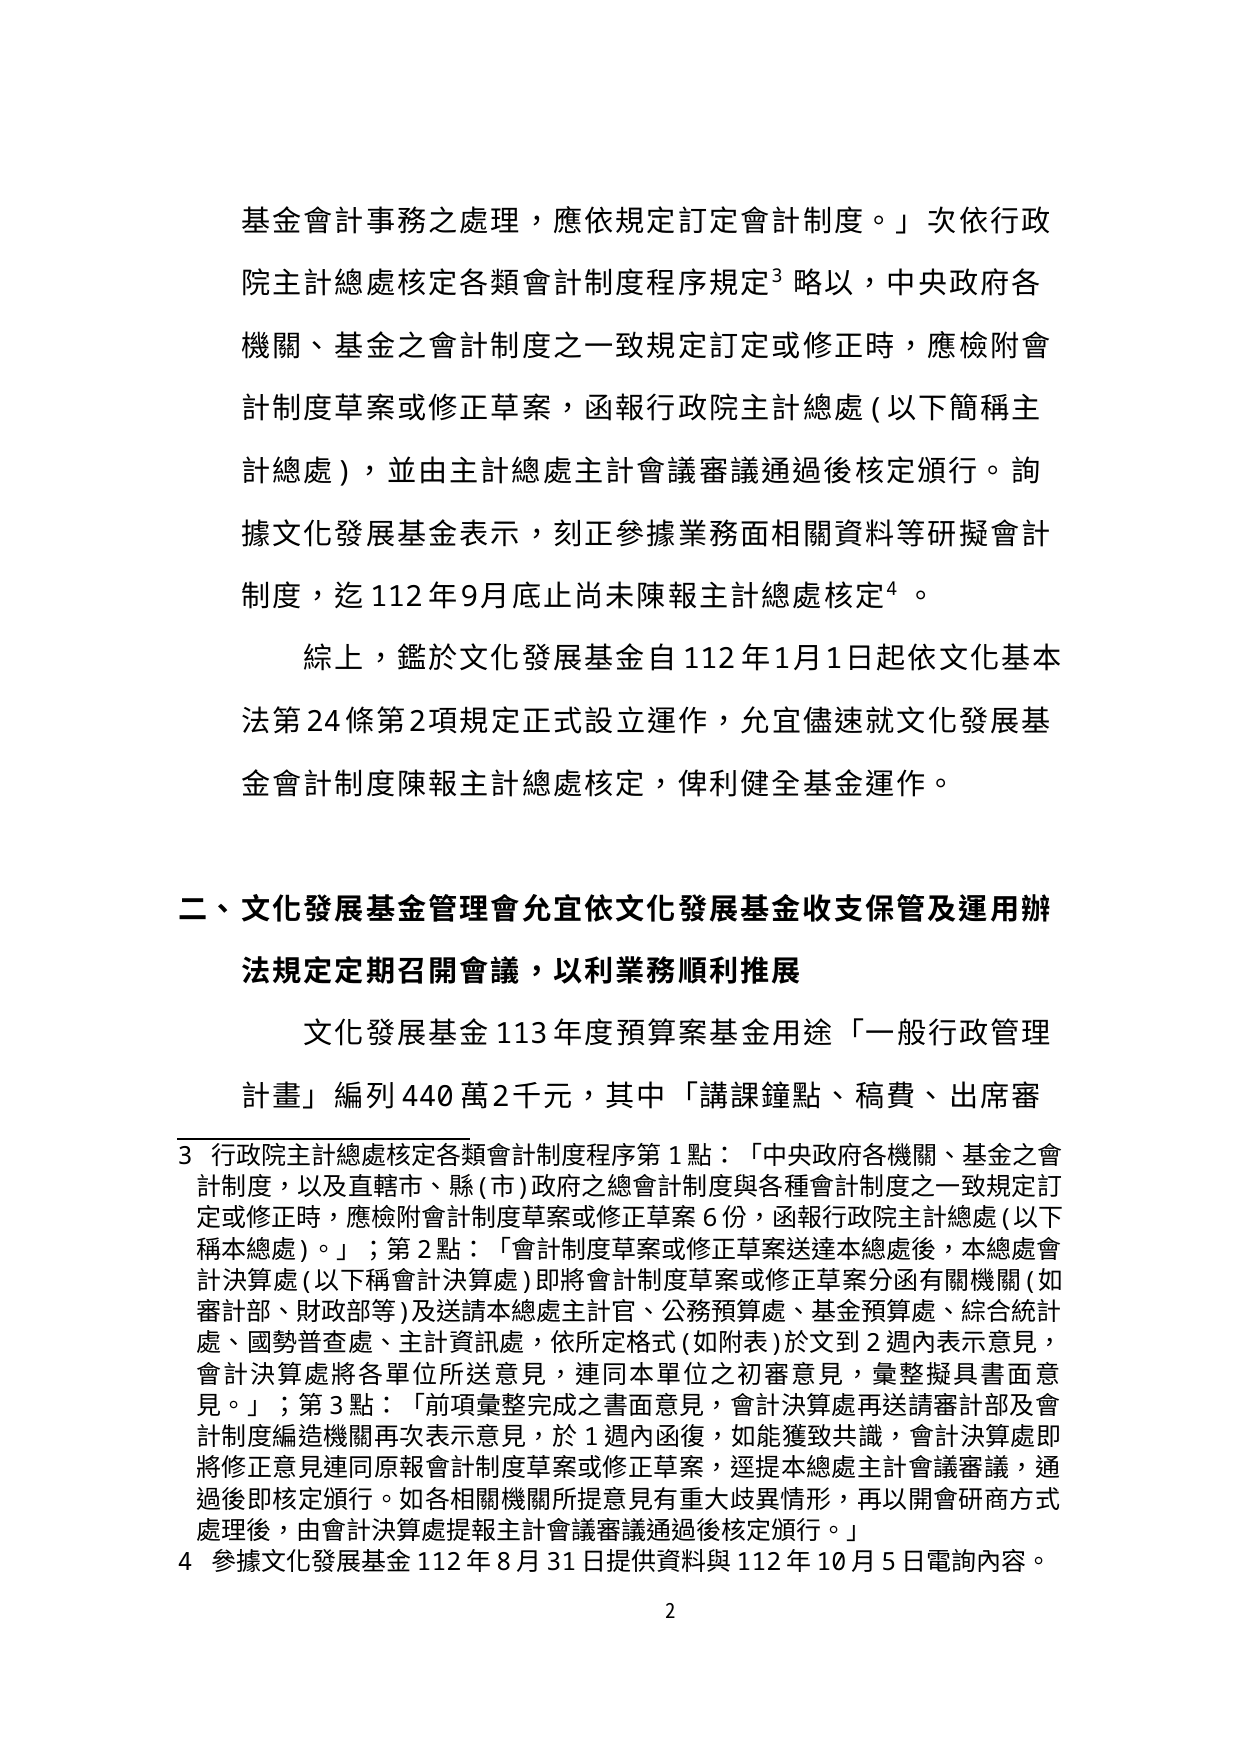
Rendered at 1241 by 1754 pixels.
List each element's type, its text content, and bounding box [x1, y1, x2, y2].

text 二、文化發展基金管理會允宜依文化發展基金收支保管及運用辦法規定定期召開會議，以利業務順利推展 [177, 865, 1063, 990]
text 參據文化發展基金112年8月31日提供資料與112年10月5日電詢內容。 [177, 1546, 1063, 1577]
text 綜上，鑑於文化發展基金自112年1月1日起依文化基本法第24條第2項規定正式設立運作，允宜儘速就文化發展基金會計制度陳報主計總處核定，俾利健全基金運作。 [236, 615, 1063, 802]
text 基金會計事務之處理，應依規定訂定會計制度。」次依行政院主計總處核定各類會計制度程序規定略以，中央政府各機關、基金之會計制度之一致規定訂定或修正時，應檢附會計制度草案或修正草案，函報行政院主計總處(以下簡稱主計總處)，並由主計總處主計會議審議通過後核定頒行。詢據文化發展基金表示，刻正參據業務面相關資料等研擬會計制度，迄112年9月底止尚未陳報主計總處核定。 [236, 177, 1063, 615]
text 行政院主計總處核定各類會計制度程序第1點：「中央政府各機關、基金之會計制度，以及直轄市、縣(市)政府之總會計制度與各種會計制度之一致規定訂定或修正時，應檢附會計制度草案或修正草案6份，函報行政院主計總處(以下稱本總處)。」；第2點：「會計制度草案或修正草案送達本總處後，本總處會計決算處(以下稱會計決算處)即將會計制度草案或修正草案分函有關機關(如審計部、財政部等)及送請本總處主計官、公務預算處、基金預算處、綜合統計處、國勢普查處、主計資訊處，依所定格式(如附表)於文到2週內表示意見，會計決算處將各單位所送意見，連同本單位之初審意見，彙整擬具書面意見。」；第3點：「前項彙整完成之書面意見，會計決算處再送請審計部及會計制度編造機關再次表示意見，於1週內函復，如能獲致共識，會計決算處即將修正意見連同原報會計制度草案或修正草案，逕提本總處主計會議審議，通過後即核定頒行。如各相關機關所提意見有重大歧異情形，再以開會研商方式處理後，由會計決算處提報主計會議審議通過後核定頒行。」 [177, 1139, 1063, 1546]
text 文化發展基金113年度預算案基金用途「一般行政管理計畫」編列440萬2千元，其中「講課鐘點、稿費、出席審 [236, 990, 1063, 1115]
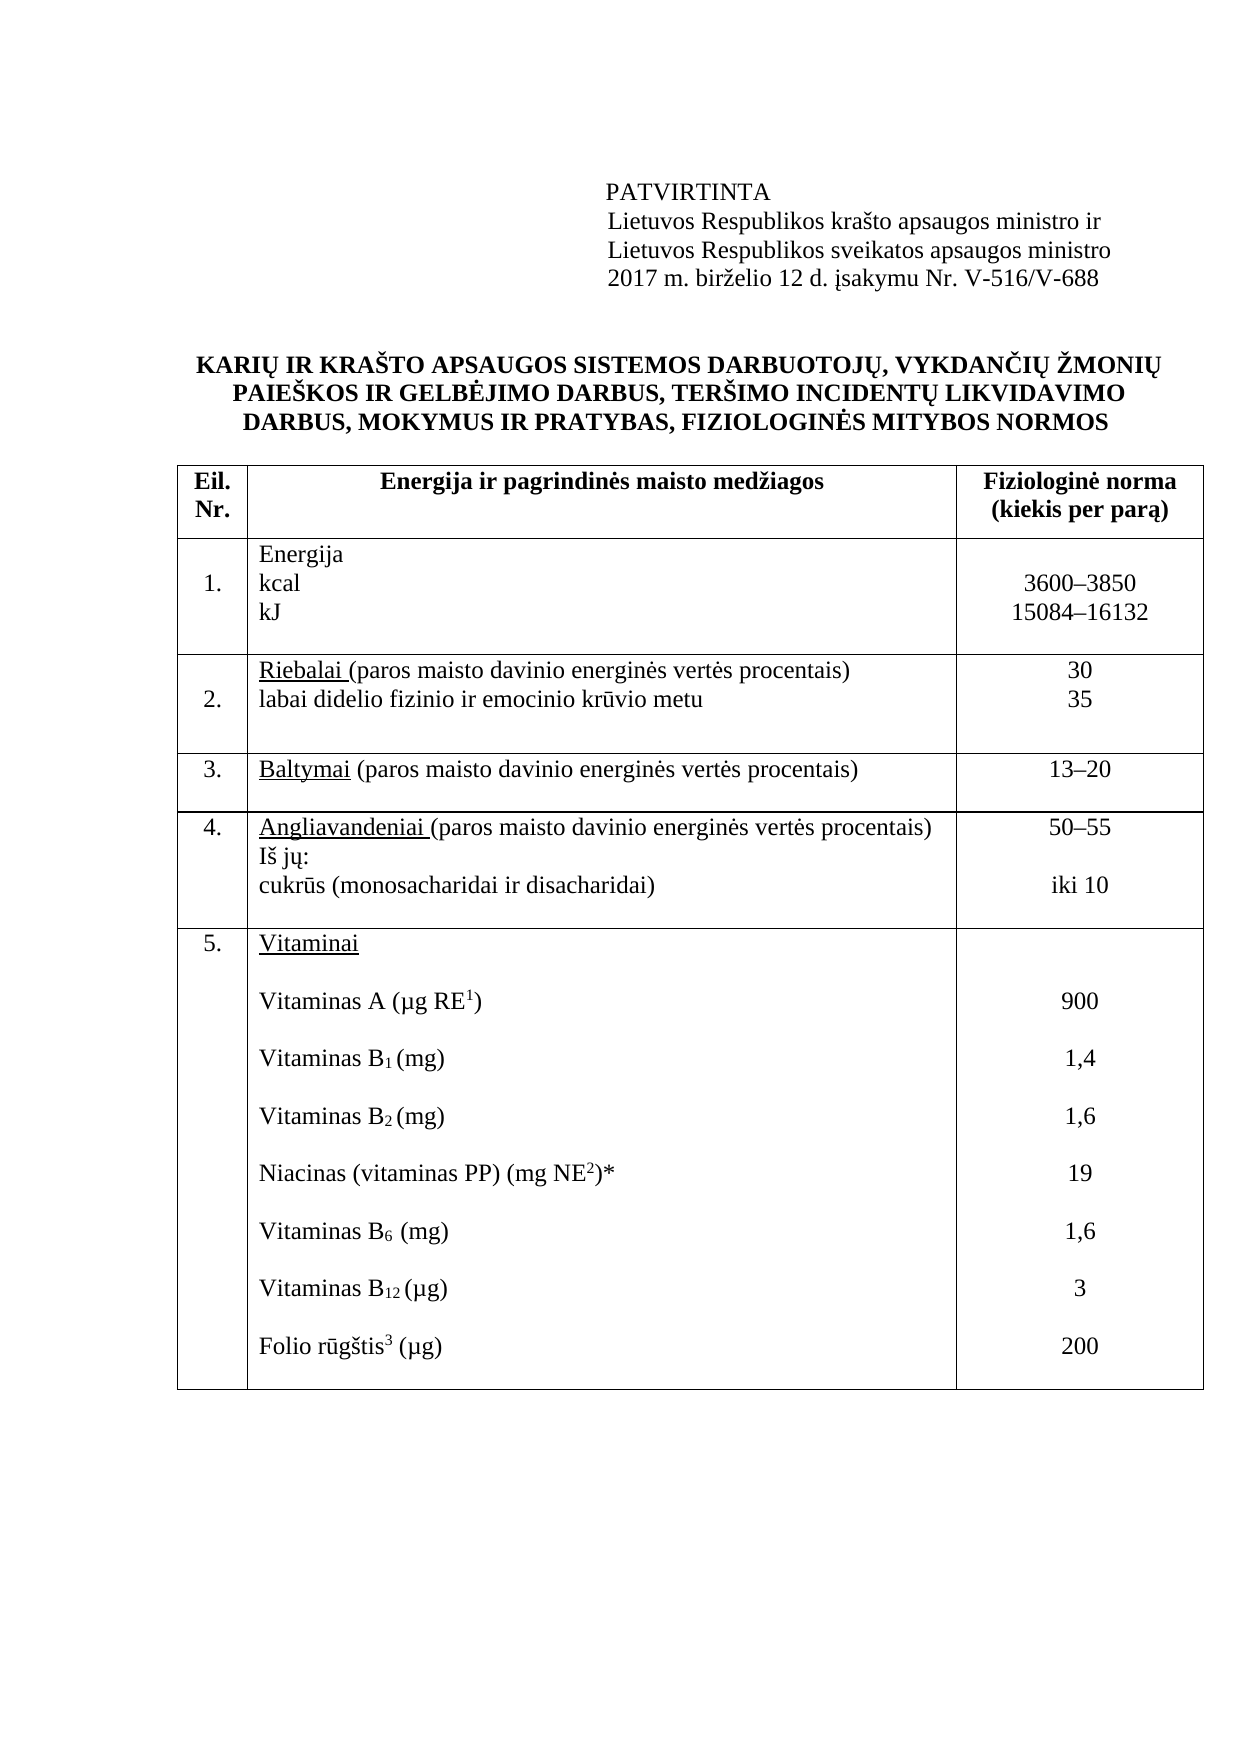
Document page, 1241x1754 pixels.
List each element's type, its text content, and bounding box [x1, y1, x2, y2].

----

What needs to be done: Copy every line of the listing above without alteration, leaving out the picture markers.

Completed exercise:
Rendered at 1241 by 1754 pixels.
List each element's type, its text content, and bounding box [x1, y1, x2, y2].

text 二、文化發展基金管理會允宜依文化發展基金收支保管及運用辦法規定定期召開會議，以利業務順利推展 [177, 865, 1063, 990]
text 參據文化發展基金112年8月31日提供資料與112年10月5日電詢內容。 [177, 1546, 1063, 1577]
text 綜上，鑑於文化發展基金自112年1月1日起依文化基本法第24條第2項規定正式設立運作，允宜儘速就文化發展基金會計制度陳報主計總處核定，俾利健全基金運作。 [236, 615, 1063, 802]
text 基金會計事務之處理，應依規定訂定會計制度。」次依行政院主計總處核定各類會計制度程序規定略以，中央政府各機關、基金之會計制度之一致規定訂定或修正時，應檢附會計制度草案或修正草案，函報行政院主計總處(以下簡稱主計總處)，並由主計總處主計會議審議通過後核定頒行。詢據文化發展基金表示，刻正參據業務面相關資料等研擬會計制度，迄112年9月底止尚未陳報主計總處核定。 [236, 177, 1063, 615]
text 行政院主計總處核定各類會計制度程序第1點：「中央政府各機關、基金之會計制度，以及直轄市、縣(市)政府之總會計制度與各種會計制度之一致規定訂定或修正時，應檢附會計制度草案或修正草案6份，函報行政院主計總處(以下稱本總處)。」；第2點：「會計制度草案或修正草案送達本總處後，本總處會計決算處(以下稱會計決算處)即將會計制度草案或修正草案分函有關機關(如審計部、財政部等)及送請本總處主計官、公務預算處、基金預算處、綜合統計處、國勢普查處、主計資訊處，依所定格式(如附表)於文到2週內表示意見，會計決算處將各單位所送意見，連同本單位之初審意見，彙整擬具書面意見。」；第3點：「前項彙整完成之書面意見，會計決算處再送請審計部及會計制度編造機關再次表示意見，於1週內函復，如能獲致共識，會計決算處即將修正意見連同原報會計制度草案或修正草案，逕提本總處主計會議審議，通過後即核定頒行。如各相關機關所提意見有重大歧異情形，再以開會研商方式處理後，由會計決算處提報主計會議審議通過後核定頒行。」 [177, 1139, 1063, 1546]
text 文化發展基金113年度預算案基金用途「一般行政管理計畫」編列440萬2千元，其中「講課鐘點、稿費、出席審 [236, 990, 1063, 1115]
Document page, 1241x1754 pixels.
List each element's type, its text content, and bounding box [x1, y1, x2, y2].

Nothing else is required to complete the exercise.